Manage Office 365 Groups with PowerShell

Manage Office 365 Groups with PowerShell

Last updated 18 April, 2018

This article provides the steps for doing common management tasks for Groups in Microsoft PowerShell. It also lists the PowerShell cmdlets for Groups. For info about managing SharePoint sites, see Manage SharePoint Online sites using PowerShell.

Common tasks for managing Office 365 Groups

Link to your Office 365 Groups usage guidelines

When users create or edit a group in Outlook, you can show them a link to your organization's usage guidelines. For example, if you require a specific prefix or suffix to be added to a group name.

Use the Azure Active Directory PowerShell to point your users to your organization's usage guidelines for Office 365 groups. Check out Azure Active Directory cmdlets for configuring group settings and follow the steps in the Create settings at the directory level to define the usage guideline hyperlink. Once you run the AAD cmdlet, user's will see the link to your guidelines when they create or edit a group in Outlook.

Create a new group with usage guidelines link

Click Group usage guidelines to see your organizations Office 365 groups guidelines

Allow users to Send as the Office 365 Group

You can also do this in the Exchange Admin Center. See Allow members to "Send as" or "Send on behalf of" an Office 365 Group.

If you want to enable your Office 365 groups to "Send As", use the Add-RecipientPermission and the Get-RecipientPermission cmdlets to configure this. Once you enable this setting, Office 365 group users can use Outlook or Outlook on the web to send and reply to email as the Office 365 group. Users can go to the group, create a new email, and change the "Send As" field to the group's email address.

Note: You'll need to add the group email address to the Cc field when you compose the "send as" email, so that the message is sent to the Group and appears in group conversations.

At this time, the only way to update the mailbox policy is through PowerShell.

  • Use this command to set the group alias.

      $groupAlias = "TestSendAs"
  • Use this command to set the user alias.

      $userAlias = "User"
  • Use this command to pass the groupalias to the Get-Recipient cmdlet to get the recipient details.

      $groupsRecipientDetails = Get-Recipient -RecipientTypeDetails groupmailbox -Identity $groupAlias
  • Then the target recipient name (Group name) needs to be passed to the Add-RecipientPermission cmdlet.
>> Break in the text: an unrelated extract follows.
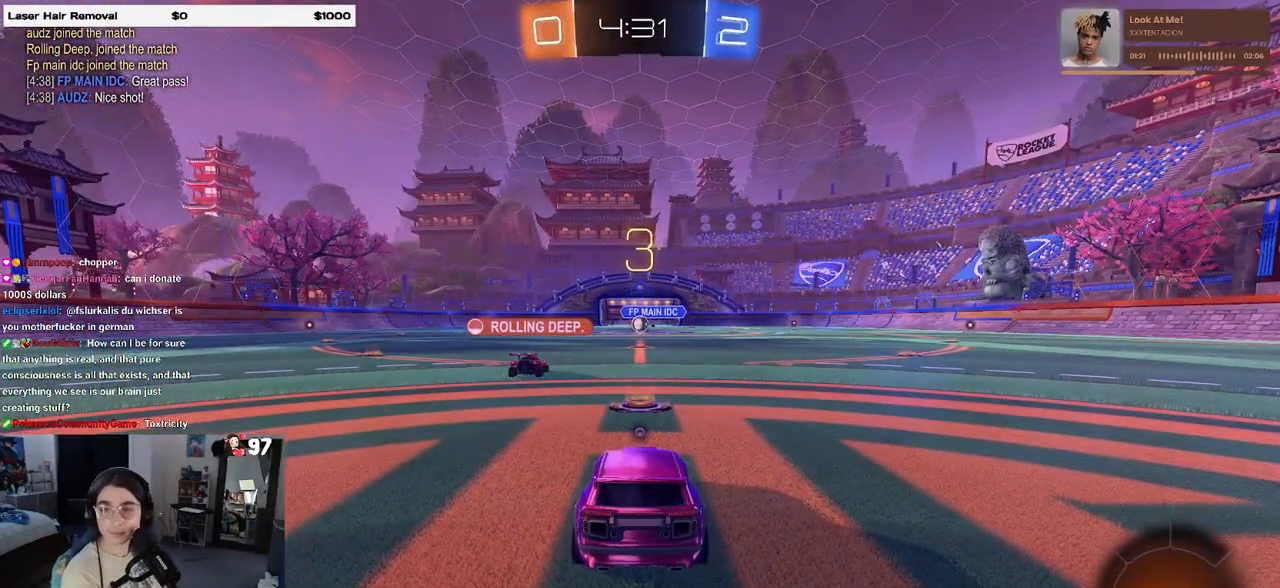
{"buttons": [], "left_stick": "center", "right_stick": "center", "events": [[167, "TRIANGLE", "down"], [233, "TRIANGLE", "up"], [317, "TRIANGLE", "down"], [433, "TRIANGLE", "up"]]}
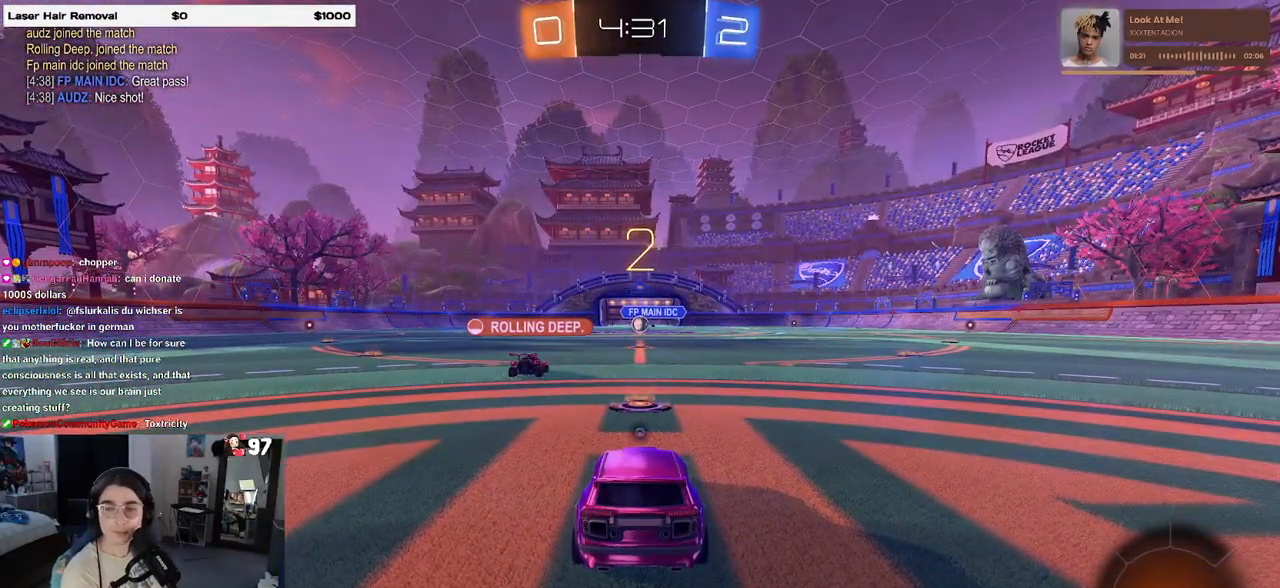
{"buttons": [], "left_stick": "center", "right_stick": "center", "events": []}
The useralias for whom the sendas permission will be given will be assigned to the -Trustee parameter.

      Add-RecipientPermission -Identity $groupsRecipientDetails.Name -Trustee $userAlias -AccessRights SendAs
  • Once the cmdlet is executed, users can go to Outlook or Outlook on the web to send as the group, by adding the group email address to the From field.

Create classifications for Office groups in your organization

You can create classifications that the users in your organization can set when they create an Office 365 group. For example, you can allow users to set "Standard", "Secret", and "Top Secret" on groups they create. Group classifications aren't set by default and you need to create it in order for your users to set it. Use Azure Active Directory PowerShell to point your users to your organization's usage guidelines for Office 365 groups.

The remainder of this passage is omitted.